Ready: On the folly of making mouse plans

Staff Writer
The Destin Log

A sensible person would’ve just thrown the thing into the trash instead of giving it a solemn interment. In my childhood, I would have held a little ceremony, erected a cross made of popsicle sticks, and sung “Amazing Grace … that saved a rat like me.” For some reason, I assumed that all rodents — and animals in general — were Christians, maybe even Baptists. There is still a bit of that funereal theatric in me.

It broke my heart to trap that little field mouse on one of the sticky trays that the exterminator put out. But, it had been eating the cookies and crackers in my pantry for months and, even worse, leaving its droppings everywhere for me to clean up. During that time, all humane options had failed. As a last resort, I opted for the slow, painful death trap. I say that because, once the creature steps on it, the poor thing is stuck in the “goo,” and can’t be extracted. It’s caught in a living death. I couldn’t bear to dispose of it alive, so I waited for it to die and then buried it, tray and all.

Perhaps my strange compassion for mice comes from a poem I studied in British literature classes and then taught to my own high school seniors. One cold November in 1785, the Scottish poet Robert Burns accidentally destroyed the nest of a little mouse family. Knowing that the mother and her babies would now die in the bitter weather, he wrote a poetic apology to her in his “To a Mouse, On Turning Her Up in Her Nest with the Plough.” In the poem, he acknowledged that mice had been making a mess in his corn crib and eating his hard-earned crops. But he also wrote that man’s encroachment upon nature’s creatures had caused them to make other plans, especially plans that interfered with the lives of men. He assured her that he didn’t resent the food she had stolen from him and felt “truly sorry man’s dominion has broken nature’s social union.” And now he had unwittingly caused her harm that couldn’t be made right. As he says to her, in Scottish dialect, “the best-laid plans o’ mice an’ men gang aft agley and lea’e us nought but grief an’ pain for promised joy.” My translation: “the best laid plans of mice and men usually end up in disappointment instead of fulfillment.” John Steinbeck’s novel Of Mice and Men tells a story with that very theme.

Like Burns’ mouse, my mouse had made plans. It had come in from the awful summer heat and stayed through the fall rains and cooler temperatures in search of shelter and food. Now, I don’t know much about rodent diets, but I assume groceries must be scarce in my heavily-trafficed neighborhood with its carefully groomed lawns and rapidly diminishing natural environment. Like the birds and squirrels that eat my pears, figs, and blueberries, God also made field mice, and I don’t mind sharing my harvest with them. Especially since He made the harvest. Yet, it seems inevitable; people and critters are going to end up ruining each others’ plans.

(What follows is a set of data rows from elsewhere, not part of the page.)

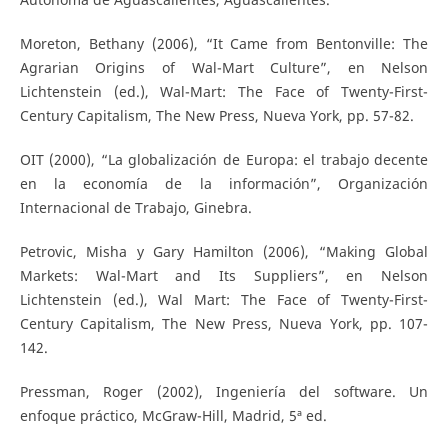
Moreton, Bethany (2006), “It Came from Bentonville: The
Agrarian Origins of Wal-Mart Culture”, en Nelson
Lichtenstein (ed.), Wal-Mart: The Face of Twenty-First-
Century Capitalism, The New Press, Nueva York, pp. 57-82.
OIT (2000), “La globalización de Europa: el trabajo decente
en la economía de la información”, Organización
Internacional de Trabajo, Ginebra.
Petrovic, Misha y Gary Hamilton (2006), “Making Global
Markets: Wal-Mart and Its Suppliers”, en Nelson
Lichtenstein (ed.), Wal Mart: The Face of Twenty-First-
Century Capitalism, The New Press, Nueva York, pp. 107-
142.
Pressman, Roger (2002), Ingeniería del software. Un
enfoque práctico, McGraw-Hill, Madrid, 5ª ed.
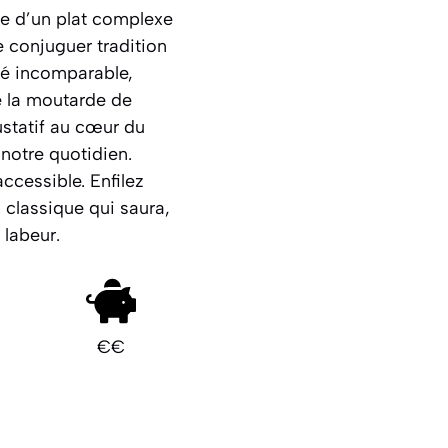
ge d’un plat complexe
e conjuguer tradition
té incomparable,
e la moutarde de
statif au cœur du
 notre quotidien.
ccessible. Enfilez
 classique qui saura,
labeur.
€€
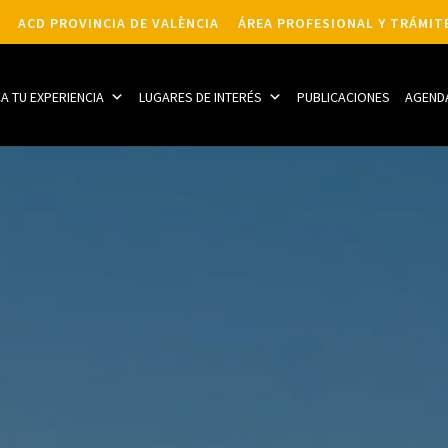
ACD PROVINCIA DE VALÈNCIA
ÁREA PROFESIONAL Y TRÁMIT
CA TU EXPERIENCIA
LUGARES DE INTERÉS
PUBLICACIONES
AGEND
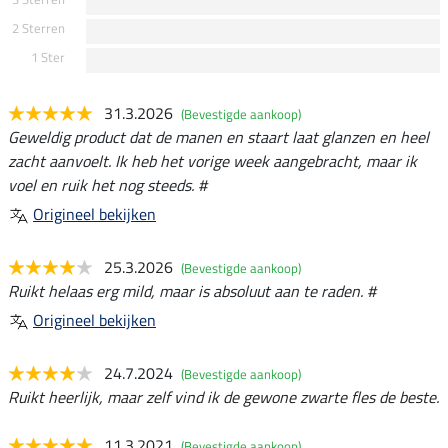
2 Sterren
1 Ster
31.3.2026
(Bevestigde aankoop)
Geweldig product dat de manen en staart laat glanzen en heel
zacht aanvoelt. Ik heb het vorige week aangebracht, maar ik
voel en ruik het nog steeds. #
Origineel bekijken
25.3.2026
(Bevestigde aankoop)
Ruikt helaas erg mild, maar is absoluut aan te raden. #
Origineel bekijken
24.7.2024
(Bevestigde aankoop)
Ruikt heerlijk, maar zelf vind ik de gewone zwarte fles de beste.
11.3.2021
(Bevestigde aankoop)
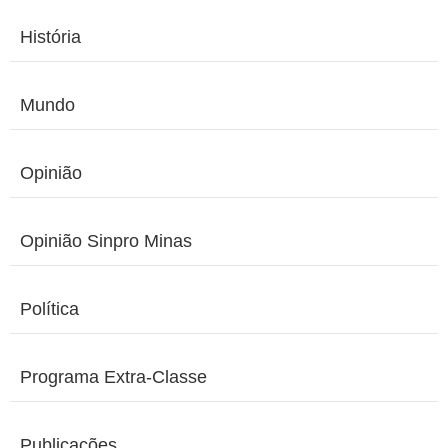
História
Mundo
Opinião
Opinião Sinpro Minas
Política
Programa Extra-Classe
Publicações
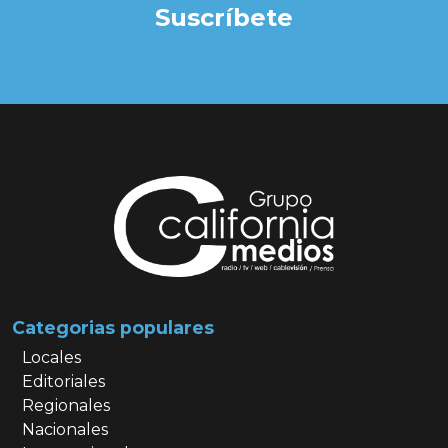
Suscríbete
Categorias populares
Locales
Editoriales
Regionales
Nacionales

Confucius warned us to “plan ahead or find trouble on your doorstep,” but it doesn’t always work out that way. My best dinner parties have been spur-of-the-moment, throw-it-together affairs, and my worst ones have been those I spent weeks obsessing over.

I planned an eventful retirement, becoming a world traveler, and writing a novel or two.

However, I rarely leave Destin, and my “big writing” career is this silly little column each Saturday in the Log. My husband was not at all the man I planned to marry, nor did he take well to any of my plans to make him into the imaginary mate I envisioned in my youth. Our 50th anniversary plans came to an end with his death in our 49th year.

Not that I don’t respect the wisdom of planning. As I’ve often heard, “It wasn’t raining when Noah built the ark.” But expecting the unexpected should be factored into any vision of the future. Maybe that’s why I’m often pessimistic about political promises to fix the economy, the latest miracle diet program, or ever living long enough to visit Egypt.

So the mouse and I have come to realize, as the great Planner has said, “I know the plans I have for you …. They are plans for good and not for disaster, to give you a future and a hope.”

It’s that hope that keeps me going.

Mary Ready of Destin is a twice-retired English teacher and long-time area resident. Her columns are published on Saturdays.